**WHAT THE TASK ASKS**
Transcribe every line of text in the items below verbatim, in the order given. Leave out the pictures.

**TASK INPUTS**

-*-

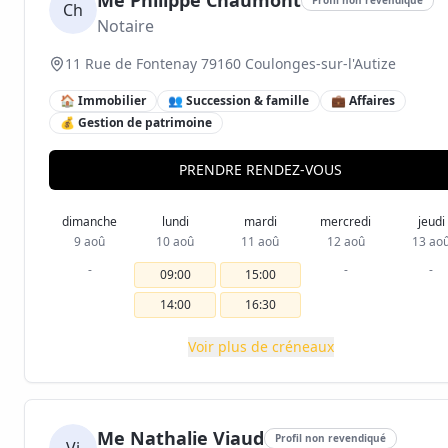
Me Philippe Chaumont
Ch
Notaire
11 Rue de Fontenay 79160 Coulonges-sur-l'Autize
🏠 Immobilier
👥 Succession & famille
💼 Affaires
💰 Gestion de patrimoine
PRENDRE RENDEZ-VOUS
dimanche
lundi
mardi
mercredi
jeudi
9 aoû
10 aoû
11 aoû
12 aoû
13 ao
-
-
-
09:00
15:00
14:00
16:30
Voir plus de créneaux
Me Nathalie Viaud
Profil non revendiqué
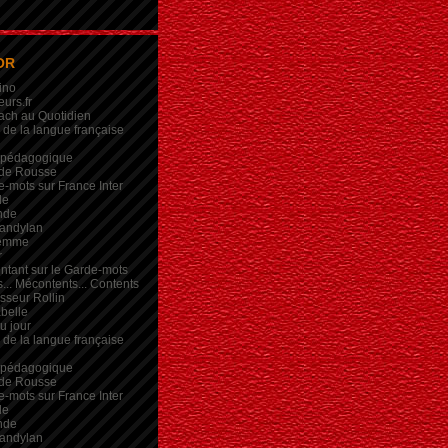
OR
ino
eurs.fr
ach au Quotidien
de la langue française
 pédagogique
de Rousse
-mots sur France Inter
de
nde
andylan
femme
r
intant sur le Garde-mots
... Mécontents... Contents
sseur Rollin
belle
du jour
de la langue française
 pédagogique
de Rousse
-mots sur France Inter
de
nde
andylan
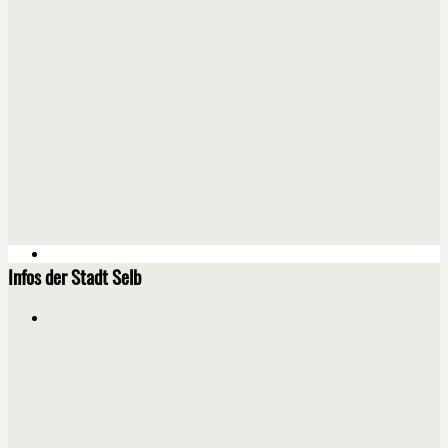
Infos der Stadt Selb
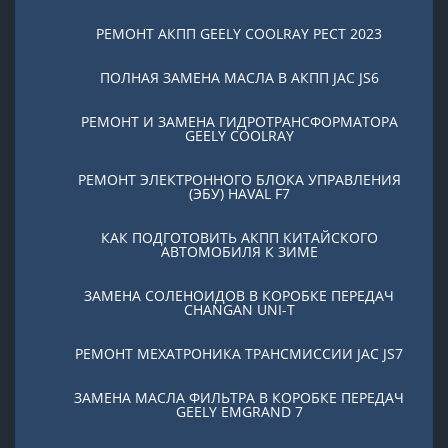
РЕМОНТ АКПП GEELY COOLRAY PЕСТ 2023
ПОЛНАЯ ЗАМЕНА МАСЛА В АКПП JAC JS6
РЕМОНТ И ЗАМЕНА ГИДРОТРАНСФОРМАТОРА
GEELY COOLRAY
РЕМОНТ ЭЛЕКТРОННОГО БЛОКА УПРАВЛЕНИЯ
(ЭБУ) HAVAL F7
КАК ПОДГОТОВИТЬ АКПП КИТАЙСКОГО
АВТОМОБИЛЯ К ЗИМЕ
ЗАМЕНА СОЛЕНОИДОВ В КОРОБКЕ ПЕРЕДАЧ
CHANGAN UNI-T
РЕМОНТ МЕХАТРОНИКА ТРАНСМИССИИ JAC JS7
ЗАМЕНА МАСЛА ФИЛЬТРА В КОРОБКЕ ПЕРЕДАЧ
GEELY EMGRAND 7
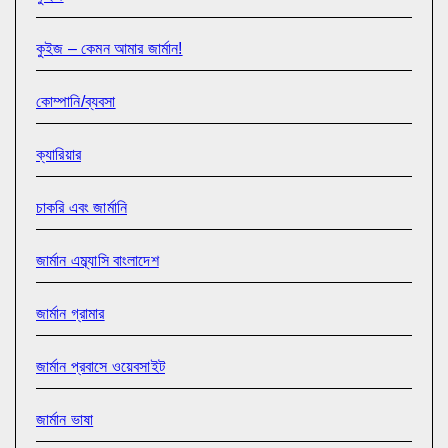
কুইজ – কেমন আমার জার্মান!
কোম্পানি/ব্যবসা
ক্যারিয়ার
চাকরি এবং জার্মানি
জার্মান এম্ব্যাসি বাংলাদেশ
জার্মান গ্রামার
জার্মান প্রবাসে ওয়েবসাইট
জার্মান ভাষা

-*-

**WRITTEN REPLY**
Me Philippe Chaumont
Ch
Notaire
11 Rue de Fontenay 79160 Coulonges-sur-l'Autize
🏠 Immobilier
👥 Succession & famille
💼 Affaires
💰 Gestion de patrimoine
PRENDRE RENDEZ-VOUS
dimanche
lundi
mardi
mercredi
jeudi
9 aoû
10 aoû
11 aoû
12 aoû
13 ao
-
-
-
09:00
15:00
14:00
16:30
Voir plus de créneaux
Me Nathalie Viaud
Profil non revendiqué
OR
ino
eurs.fr
ach au Quotidien
de la langue française
 pédagogique
de Rousse
-mots sur France Inter
de
nde
andylan
femme
r
intant sur le Garde-mots
... Mécontents... Contents
sseur Rollin
belle
du jour
de la langue française
 pédagogique
de Rousse
-mots sur France Inter
de
nde
andylan
Infos der Stadt Selb
РЕМОНТ АКПП GEELY COOLRAY PЕСТ 2023
ПОЛНАЯ ЗАМЕНА МАСЛА В АКПП JAC JS6
РЕМОНТ И ЗАМЕНА ГИДРОТРАНСФОРМАТОРА
GEELY COOLRAY
РЕМОНТ ЭЛЕКТРОННОГО БЛОКА УПРАВЛЕНИЯ
(ЭБУ) HAVAL F7
КАК ПОДГОТОВИТЬ АКПП КИТАЙСКОГО
АВТОМОБИЛЯ К ЗИМЕ
ЗАМЕНА СОЛЕНОИДОВ В КОРОБКЕ ПЕРЕДАЧ
CHANGAN UNI-T
РЕМОНТ МЕХАТРОНИКА ТРАНСМИССИИ JAC JS7
ЗАМЕНА МАСЛА ФИЛЬТРА В КОРОБКЕ ПЕРЕДАЧ
GEELY EMGRAND 7
কুইজ – কেমন আমার জার্মান!
কোম্পানি/ব্যবসা
ক্যারিয়ার
চাকরি এবং জার্মানি
জার্মান এম্ব্যাসি বাংলাদেশ
জার্মান গ্রামার
জার্মান প্রবাসে ওয়েবসাইট
জার্মান ভাষা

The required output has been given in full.